2. What evidence supports each claim?
verification-report.json (+ evidence/verification-results.json, evidence/simulation-results.json, evidence/roi.json, evidence/audit-trace-sample.json), produced by node verify.mjs and captured in proof/EXECUTION_TRACE.json and proof/evidence/verify.log. Every shipped file is checksummed in proof/CHECKSUMS.json.
3. Can an independent engineer reproduce this claim?
Yes. The corpus is seeded (20260625); proof/REPRODUCE.md gives exact commands. A corpus-fingerprint check asserts the inputs are byte-identical across runs.
4. What assumptions were made?
The customer, portfolio, and all data are invented. Manual handling time (8 min), exception review time (5 min), coordinator cost ($38/h), implementation cost, and platform cost are stated illustrative assumptions in assumptions.json — not measured figures.
5. What limitations exist?
Synthetic text is cleaner than real intake; in-process infrastructure (PGlite + loopback gRPC) stands in for external Postgres + a Go dispatch service; the classifier is a lexicon engine, not an LLM. See proof/LIMITATIONS.md.
6. What seams exist?
The fictional customer, the synthetic data, the simulated operational/financial assumptions, the in-process infrastructure, and the lexicon classifier are all disclosed seams (listed in verification-report.json#/disclosedSeams and proof/LIMITATIONS.md).

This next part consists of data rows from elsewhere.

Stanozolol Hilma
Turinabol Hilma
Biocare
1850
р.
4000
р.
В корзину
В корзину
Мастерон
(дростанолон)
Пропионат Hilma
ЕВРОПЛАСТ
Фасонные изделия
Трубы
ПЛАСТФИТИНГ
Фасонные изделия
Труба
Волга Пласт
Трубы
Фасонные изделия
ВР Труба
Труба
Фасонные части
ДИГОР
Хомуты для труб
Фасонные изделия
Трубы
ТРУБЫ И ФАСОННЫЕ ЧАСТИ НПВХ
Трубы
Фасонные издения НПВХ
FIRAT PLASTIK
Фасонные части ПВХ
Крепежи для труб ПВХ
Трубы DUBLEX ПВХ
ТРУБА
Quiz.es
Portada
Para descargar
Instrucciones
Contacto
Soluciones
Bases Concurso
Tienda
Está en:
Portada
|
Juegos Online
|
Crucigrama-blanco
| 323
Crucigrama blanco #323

7. What was actually executed?
node verify.mjs generated 100,000 orders, booted a real PostgreSQL engine and a real gRPC dispatch service, and ran all four agents end-to-end over every order, performing real SQL writes and real gRPC round trips. Exit code and stdout hash are in proof/EXECUTION_TRACE.json.
8. What was inferred?
The ROI is *inferred* from the measured auto-action rate plus stated assumptions — it is a model, not a realized financial result. Real-world accuracy is inferred to differ from the synthetic answer key.

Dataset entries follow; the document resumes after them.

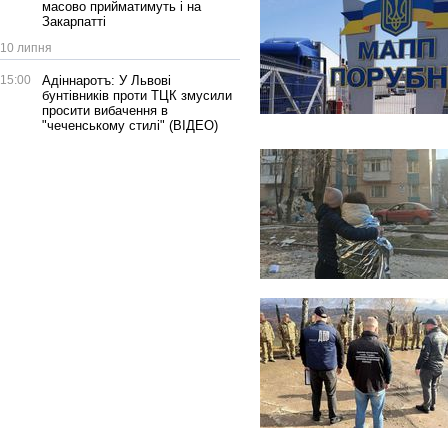
масово прийматимуть і на
Закарпатті
10 липня
15:00
Адіннаротъ: У Львові
бунтівників проти ТЦК змусили
просити вибачення в
"чеченському стилі" (ВІДЕО)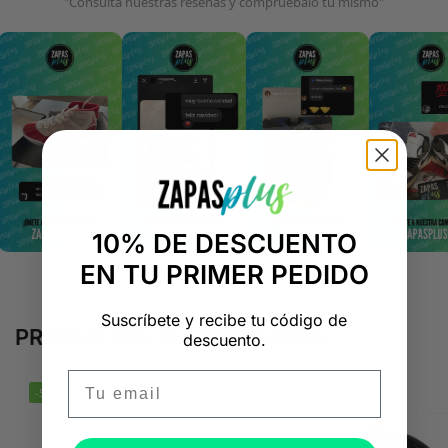
"Consulta nuestras reseñas y compruébalo tú mismo"
10% DE DESCUENTO
EN TU PRIMER PEDIDO
Suscríbete y recibe tu código de
PRODUCTOS RELACIONADOS
descuento.
Email
-50%
-50%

9. What remains unverified?
Anything about a real deployment: real-text accuracy, external Postgres / Go gRPC behaviour, LLM-classifier accuracy, enterprise non-functional controls, and any realized savings. None are claimed.
10. What evidence would invalidate this claim?
A failing MUST_PASS check, a checksum mismatch (node tools/forge-proof-verify.mjs --outcome delivery-package/forge-pm-work-order-sim), a corpus-fingerprint mismatch, or any metric without a source in proof/CLAIM_EVIDENCE.json.